**RECORDS FOR THIS TASK**

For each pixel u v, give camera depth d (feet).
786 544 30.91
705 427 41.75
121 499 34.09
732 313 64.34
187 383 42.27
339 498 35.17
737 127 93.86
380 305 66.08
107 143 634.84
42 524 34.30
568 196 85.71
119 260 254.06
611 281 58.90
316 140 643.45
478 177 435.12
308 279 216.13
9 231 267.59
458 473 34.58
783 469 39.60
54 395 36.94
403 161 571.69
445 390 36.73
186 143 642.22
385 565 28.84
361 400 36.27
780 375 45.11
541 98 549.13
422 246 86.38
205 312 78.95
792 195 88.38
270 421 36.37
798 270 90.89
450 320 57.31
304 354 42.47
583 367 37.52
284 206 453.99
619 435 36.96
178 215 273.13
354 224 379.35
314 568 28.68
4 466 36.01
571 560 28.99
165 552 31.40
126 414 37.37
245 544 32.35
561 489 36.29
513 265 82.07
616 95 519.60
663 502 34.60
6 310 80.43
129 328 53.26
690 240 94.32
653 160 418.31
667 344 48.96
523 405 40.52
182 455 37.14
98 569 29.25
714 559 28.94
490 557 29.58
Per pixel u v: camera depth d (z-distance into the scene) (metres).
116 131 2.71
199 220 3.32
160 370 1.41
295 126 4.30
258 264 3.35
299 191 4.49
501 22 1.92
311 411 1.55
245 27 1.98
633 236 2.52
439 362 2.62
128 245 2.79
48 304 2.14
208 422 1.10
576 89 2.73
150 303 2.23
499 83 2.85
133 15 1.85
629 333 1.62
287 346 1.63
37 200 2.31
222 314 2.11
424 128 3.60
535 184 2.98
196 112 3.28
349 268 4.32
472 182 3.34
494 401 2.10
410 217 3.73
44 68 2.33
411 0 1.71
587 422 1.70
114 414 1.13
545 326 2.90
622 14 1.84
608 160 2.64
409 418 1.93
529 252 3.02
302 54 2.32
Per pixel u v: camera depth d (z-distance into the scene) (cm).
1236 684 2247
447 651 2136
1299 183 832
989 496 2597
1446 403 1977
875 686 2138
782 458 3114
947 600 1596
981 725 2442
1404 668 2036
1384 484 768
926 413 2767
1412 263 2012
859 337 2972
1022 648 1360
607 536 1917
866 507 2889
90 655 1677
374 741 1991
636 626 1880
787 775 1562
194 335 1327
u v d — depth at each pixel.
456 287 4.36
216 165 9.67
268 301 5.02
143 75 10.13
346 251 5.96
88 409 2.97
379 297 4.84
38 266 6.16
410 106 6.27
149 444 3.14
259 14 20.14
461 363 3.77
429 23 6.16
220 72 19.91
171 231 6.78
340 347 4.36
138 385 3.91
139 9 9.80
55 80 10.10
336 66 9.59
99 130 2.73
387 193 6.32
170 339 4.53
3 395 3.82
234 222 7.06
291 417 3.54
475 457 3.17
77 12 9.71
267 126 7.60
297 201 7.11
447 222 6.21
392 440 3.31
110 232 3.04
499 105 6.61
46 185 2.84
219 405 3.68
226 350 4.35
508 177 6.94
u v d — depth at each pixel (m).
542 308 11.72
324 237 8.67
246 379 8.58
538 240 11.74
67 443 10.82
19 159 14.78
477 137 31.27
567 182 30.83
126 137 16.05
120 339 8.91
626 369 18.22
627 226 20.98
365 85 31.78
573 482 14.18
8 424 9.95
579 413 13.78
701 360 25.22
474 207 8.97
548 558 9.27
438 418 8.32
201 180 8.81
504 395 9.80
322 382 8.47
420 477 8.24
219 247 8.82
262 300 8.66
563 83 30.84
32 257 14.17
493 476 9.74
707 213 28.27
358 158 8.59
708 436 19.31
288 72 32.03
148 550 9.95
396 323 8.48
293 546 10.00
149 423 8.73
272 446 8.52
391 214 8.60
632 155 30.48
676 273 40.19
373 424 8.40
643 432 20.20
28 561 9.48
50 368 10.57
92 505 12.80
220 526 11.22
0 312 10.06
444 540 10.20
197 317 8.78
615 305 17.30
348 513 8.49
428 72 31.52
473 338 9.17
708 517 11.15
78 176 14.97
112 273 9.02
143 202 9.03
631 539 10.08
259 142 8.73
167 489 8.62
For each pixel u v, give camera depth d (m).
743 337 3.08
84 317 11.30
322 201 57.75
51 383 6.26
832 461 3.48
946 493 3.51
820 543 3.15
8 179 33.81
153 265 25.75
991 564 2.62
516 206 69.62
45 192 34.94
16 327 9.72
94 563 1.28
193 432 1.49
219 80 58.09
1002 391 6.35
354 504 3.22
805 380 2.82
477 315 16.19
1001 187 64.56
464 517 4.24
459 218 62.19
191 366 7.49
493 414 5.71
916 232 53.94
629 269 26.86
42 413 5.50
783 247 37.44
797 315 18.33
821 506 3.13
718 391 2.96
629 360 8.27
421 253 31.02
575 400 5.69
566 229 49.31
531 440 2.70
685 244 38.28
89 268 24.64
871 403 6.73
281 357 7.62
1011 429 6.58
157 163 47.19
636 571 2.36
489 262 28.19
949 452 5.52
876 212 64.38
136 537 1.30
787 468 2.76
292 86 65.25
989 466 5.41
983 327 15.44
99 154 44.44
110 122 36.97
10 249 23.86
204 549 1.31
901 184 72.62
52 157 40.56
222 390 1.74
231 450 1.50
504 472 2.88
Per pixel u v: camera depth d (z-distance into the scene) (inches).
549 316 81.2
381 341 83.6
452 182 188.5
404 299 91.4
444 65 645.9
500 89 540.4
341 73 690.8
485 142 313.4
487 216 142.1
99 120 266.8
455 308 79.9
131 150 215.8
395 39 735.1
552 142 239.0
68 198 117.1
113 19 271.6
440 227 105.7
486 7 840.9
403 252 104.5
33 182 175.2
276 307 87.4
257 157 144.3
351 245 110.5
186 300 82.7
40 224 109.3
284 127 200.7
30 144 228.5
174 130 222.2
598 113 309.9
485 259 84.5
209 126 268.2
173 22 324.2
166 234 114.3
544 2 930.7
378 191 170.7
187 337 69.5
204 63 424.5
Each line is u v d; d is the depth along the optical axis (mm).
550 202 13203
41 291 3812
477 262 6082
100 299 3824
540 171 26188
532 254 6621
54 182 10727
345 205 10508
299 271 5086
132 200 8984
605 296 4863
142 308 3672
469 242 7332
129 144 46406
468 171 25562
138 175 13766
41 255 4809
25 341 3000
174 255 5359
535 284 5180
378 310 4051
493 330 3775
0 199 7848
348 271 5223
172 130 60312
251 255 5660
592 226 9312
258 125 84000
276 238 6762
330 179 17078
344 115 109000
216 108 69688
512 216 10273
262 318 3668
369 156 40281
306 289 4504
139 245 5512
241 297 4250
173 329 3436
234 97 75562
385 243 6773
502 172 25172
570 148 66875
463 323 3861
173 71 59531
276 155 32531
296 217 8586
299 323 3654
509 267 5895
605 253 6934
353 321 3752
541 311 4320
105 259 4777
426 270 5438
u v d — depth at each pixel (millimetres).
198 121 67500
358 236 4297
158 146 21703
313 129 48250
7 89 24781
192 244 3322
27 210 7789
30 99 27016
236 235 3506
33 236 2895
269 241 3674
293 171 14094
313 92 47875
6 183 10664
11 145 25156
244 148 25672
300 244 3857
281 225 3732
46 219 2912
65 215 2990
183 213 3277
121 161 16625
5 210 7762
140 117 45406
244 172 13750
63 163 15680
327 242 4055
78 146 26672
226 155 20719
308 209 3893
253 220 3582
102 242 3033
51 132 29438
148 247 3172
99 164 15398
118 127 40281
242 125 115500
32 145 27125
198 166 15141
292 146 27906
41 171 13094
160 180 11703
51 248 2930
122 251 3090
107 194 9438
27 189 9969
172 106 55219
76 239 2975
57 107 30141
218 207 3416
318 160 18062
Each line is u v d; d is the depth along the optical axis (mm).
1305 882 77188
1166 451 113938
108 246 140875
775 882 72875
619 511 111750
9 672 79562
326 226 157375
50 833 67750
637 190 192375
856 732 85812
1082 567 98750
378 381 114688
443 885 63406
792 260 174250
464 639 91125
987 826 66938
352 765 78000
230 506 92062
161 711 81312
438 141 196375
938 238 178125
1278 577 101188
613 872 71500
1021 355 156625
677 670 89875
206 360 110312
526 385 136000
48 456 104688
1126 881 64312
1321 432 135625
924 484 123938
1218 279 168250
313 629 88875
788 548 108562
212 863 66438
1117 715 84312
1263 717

**TASK**
Retype only the lines above between the line with "16 327 9.72" and the line with "629 360 8.27", counting those two lines as well, and keep every character as it is.

**ANSWER TO THE PROBLEM**
16 327 9.72
94 563 1.28
193 432 1.49
219 80 58.09
1002 391 6.35
354 504 3.22
805 380 2.82
477 315 16.19
1001 187 64.56
464 517 4.24
459 218 62.19
191 366 7.49
493 414 5.71
916 232 53.94
629 269 26.86
42 413 5.50
783 247 37.44
797 315 18.33
821 506 3.13
718 391 2.96
629 360 8.27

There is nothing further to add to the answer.